## What this task involves
Where the line with "DY | 58,943.00 | 94,875.00 | 146,802.00 |" appears below, start writing out lines exactly, and finish with the line with "FRENCH | 7156", which is included; write out nothing else.
─── Exercise data
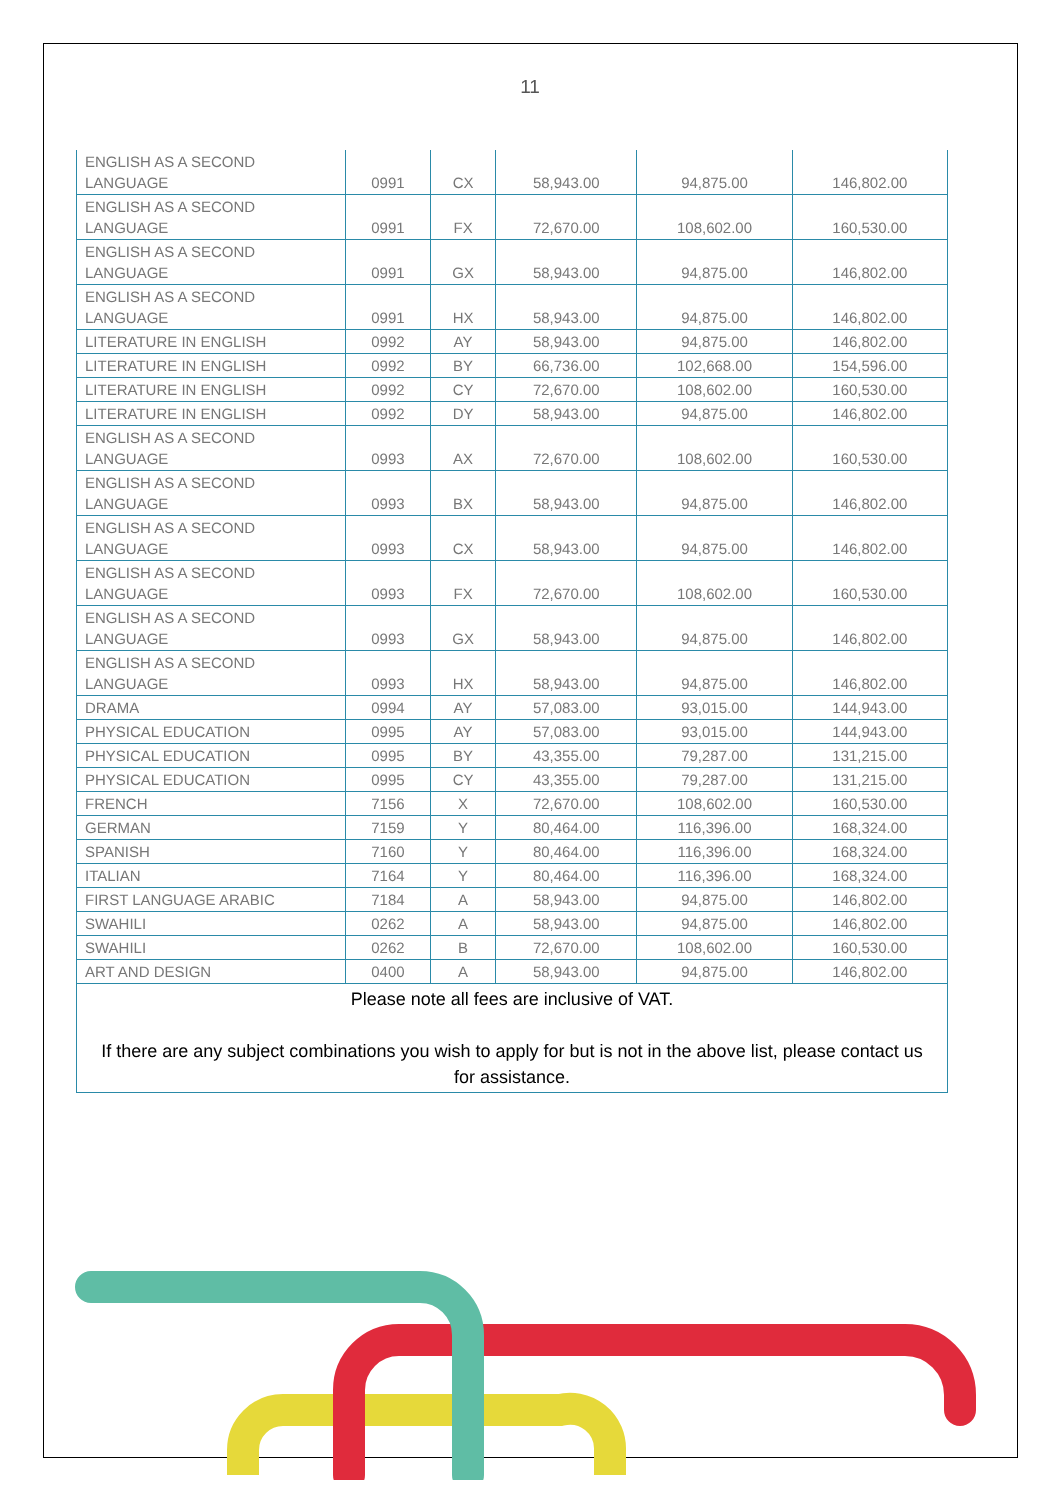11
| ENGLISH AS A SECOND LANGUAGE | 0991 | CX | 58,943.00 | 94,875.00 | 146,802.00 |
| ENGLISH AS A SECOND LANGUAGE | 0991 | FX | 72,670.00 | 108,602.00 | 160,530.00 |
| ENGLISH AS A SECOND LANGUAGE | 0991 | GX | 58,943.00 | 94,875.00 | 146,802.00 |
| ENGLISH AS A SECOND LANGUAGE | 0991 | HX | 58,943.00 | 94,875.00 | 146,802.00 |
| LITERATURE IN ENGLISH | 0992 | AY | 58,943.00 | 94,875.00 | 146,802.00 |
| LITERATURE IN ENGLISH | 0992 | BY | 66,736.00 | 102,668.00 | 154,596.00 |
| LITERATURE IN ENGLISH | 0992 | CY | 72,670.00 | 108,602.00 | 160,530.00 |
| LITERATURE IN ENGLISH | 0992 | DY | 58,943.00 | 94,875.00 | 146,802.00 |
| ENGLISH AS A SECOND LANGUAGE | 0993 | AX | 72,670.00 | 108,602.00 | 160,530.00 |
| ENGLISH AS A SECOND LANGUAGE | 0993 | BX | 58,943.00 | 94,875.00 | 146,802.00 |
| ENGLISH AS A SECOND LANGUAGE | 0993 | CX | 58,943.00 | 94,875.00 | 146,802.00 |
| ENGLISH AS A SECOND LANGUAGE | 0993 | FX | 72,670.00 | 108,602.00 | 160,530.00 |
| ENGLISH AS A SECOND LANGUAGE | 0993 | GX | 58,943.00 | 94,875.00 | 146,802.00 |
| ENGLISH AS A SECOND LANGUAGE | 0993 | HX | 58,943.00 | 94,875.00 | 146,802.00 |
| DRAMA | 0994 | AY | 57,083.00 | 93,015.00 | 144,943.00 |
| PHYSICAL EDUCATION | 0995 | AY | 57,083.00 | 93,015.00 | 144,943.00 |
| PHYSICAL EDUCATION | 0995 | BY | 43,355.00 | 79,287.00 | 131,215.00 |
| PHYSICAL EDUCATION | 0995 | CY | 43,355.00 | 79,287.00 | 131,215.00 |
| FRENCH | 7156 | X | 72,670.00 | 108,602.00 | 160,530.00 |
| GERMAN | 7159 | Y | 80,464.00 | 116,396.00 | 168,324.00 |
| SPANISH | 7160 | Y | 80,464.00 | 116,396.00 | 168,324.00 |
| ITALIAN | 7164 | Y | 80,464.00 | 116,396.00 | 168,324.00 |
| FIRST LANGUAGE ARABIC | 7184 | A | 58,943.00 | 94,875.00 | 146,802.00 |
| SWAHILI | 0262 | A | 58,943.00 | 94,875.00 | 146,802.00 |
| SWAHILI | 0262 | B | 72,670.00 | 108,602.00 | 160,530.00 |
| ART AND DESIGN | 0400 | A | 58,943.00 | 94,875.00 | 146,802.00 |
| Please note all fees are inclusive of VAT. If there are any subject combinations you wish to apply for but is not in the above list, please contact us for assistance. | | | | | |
──────
## Solved problem
| LITERATURE IN ENGLISH | 0992 | DY | 58,943.00 | 94,875.00 | 146,802.00 |
| ENGLISH AS A SECOND LANGUAGE | 0993 | AX | 72,670.00 | 108,602.00 | 160,530.00 |
| ENGLISH AS A SECOND LANGUAGE | 0993 | BX | 58,943.00 | 94,875.00 | 146,802.00 |
| ENGLISH AS A SECOND LANGUAGE | 0993 | CX | 58,943.00 | 94,875.00 | 146,802.00 |
| ENGLISH AS A SECOND LANGUAGE | 0993 | FX | 72,670.00 | 108,602.00 | 160,530.00 |
| ENGLISH AS A SECOND LANGUAGE | 0993 | GX | 58,943.00 | 94,875.00 | 146,802.00 |
| ENGLISH AS A SECOND LANGUAGE | 0993 | HX | 58,943.00 | 94,875.00 | 146,802.00 |
| DRAMA | 0994 | AY | 57,083.00 | 93,015.00 | 144,943.00 |
| PHYSICAL EDUCATION | 0995 | AY | 57,083.00 | 93,015.00 | 144,943.00 |
| PHYSICAL EDUCATION | 0995 | BY | 43,355.00 | 79,287.00 | 131,215.00 |
| PHYSICAL EDUCATION | 0995 | CY | 43,355.00 | 79,287.00 | 131,215.00 |
| FRENCH | 7156 | X | 72,670.00 | 108,602.00 | 160,530.00 |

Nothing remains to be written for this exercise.